Text segment ::
::::
# nba.com Power Rankings



## Ming_7_6 (May 6, 2005)

http://www.nba.com/features/power_rankings_sept05.html

Rockets INDEED #2 in West, despite what haters claim.


----------



## cima (Nov 6, 2003)

Bulls 17th? Right. The Bulls are better than teams 13-16 on that list, and arguably better than team #12.


----------



## CP26 (May 8, 2003)

Lakers-right where they should be.


----------



## Drewbs (Feb 16, 2004)

STfu about the Rockets already.


----------



## 77AJ (Feb 16, 2005)

Denver Nuggets and Cavs with a strong ranking.


----------



## MemphisX (Sep 11, 2002)

Grizzlies 22nd? :clap: 

People are really buying into the Golden State hype. Will be nice to see how they react to teams taking them seriously.


----------



## cima (Nov 6, 2003)

Why was this moved here?


----------



## DaBigTicketKG21 (Apr 27, 2003)
::::
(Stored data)

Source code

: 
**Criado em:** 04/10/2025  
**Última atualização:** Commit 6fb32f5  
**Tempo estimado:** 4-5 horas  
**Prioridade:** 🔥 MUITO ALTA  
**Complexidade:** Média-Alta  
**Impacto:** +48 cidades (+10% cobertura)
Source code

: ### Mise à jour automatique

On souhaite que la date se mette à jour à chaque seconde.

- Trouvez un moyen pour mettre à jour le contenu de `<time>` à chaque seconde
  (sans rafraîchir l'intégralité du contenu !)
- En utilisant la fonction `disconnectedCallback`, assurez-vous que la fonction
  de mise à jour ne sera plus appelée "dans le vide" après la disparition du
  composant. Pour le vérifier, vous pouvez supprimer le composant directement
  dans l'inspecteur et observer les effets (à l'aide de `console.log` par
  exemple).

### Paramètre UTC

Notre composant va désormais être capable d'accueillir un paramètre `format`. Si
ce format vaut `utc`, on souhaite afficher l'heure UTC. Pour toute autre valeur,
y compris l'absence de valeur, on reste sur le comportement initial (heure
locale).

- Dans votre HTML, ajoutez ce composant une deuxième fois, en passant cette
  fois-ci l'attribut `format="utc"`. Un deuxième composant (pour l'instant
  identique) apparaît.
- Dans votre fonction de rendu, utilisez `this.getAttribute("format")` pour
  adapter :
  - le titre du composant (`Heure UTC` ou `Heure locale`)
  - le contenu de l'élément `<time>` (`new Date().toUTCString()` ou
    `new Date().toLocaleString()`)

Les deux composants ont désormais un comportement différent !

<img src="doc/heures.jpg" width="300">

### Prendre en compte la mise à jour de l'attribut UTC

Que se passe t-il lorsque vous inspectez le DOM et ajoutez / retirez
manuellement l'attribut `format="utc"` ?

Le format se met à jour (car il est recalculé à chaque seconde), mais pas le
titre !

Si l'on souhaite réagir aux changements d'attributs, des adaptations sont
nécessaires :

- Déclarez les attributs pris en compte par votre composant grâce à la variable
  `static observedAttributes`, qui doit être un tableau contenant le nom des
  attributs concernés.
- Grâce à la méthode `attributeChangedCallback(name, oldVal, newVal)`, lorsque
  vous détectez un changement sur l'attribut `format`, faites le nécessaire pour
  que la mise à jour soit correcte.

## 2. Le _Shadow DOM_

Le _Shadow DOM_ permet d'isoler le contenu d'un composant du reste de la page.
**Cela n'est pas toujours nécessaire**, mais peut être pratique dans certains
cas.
::::
Work instruction A ::
In the power rankings thread, where does cima say the Bulls were ranked?
Work instruction B ::
Translate this sentence from the power rankings thread into Spanish: "People are really buying into the Golden State hype."
The stored data has no connection to the power rankings thread.

Reply A ::
17th

Reply B ::
La gente realmente se está creyendo la euforia en torno a Golden State.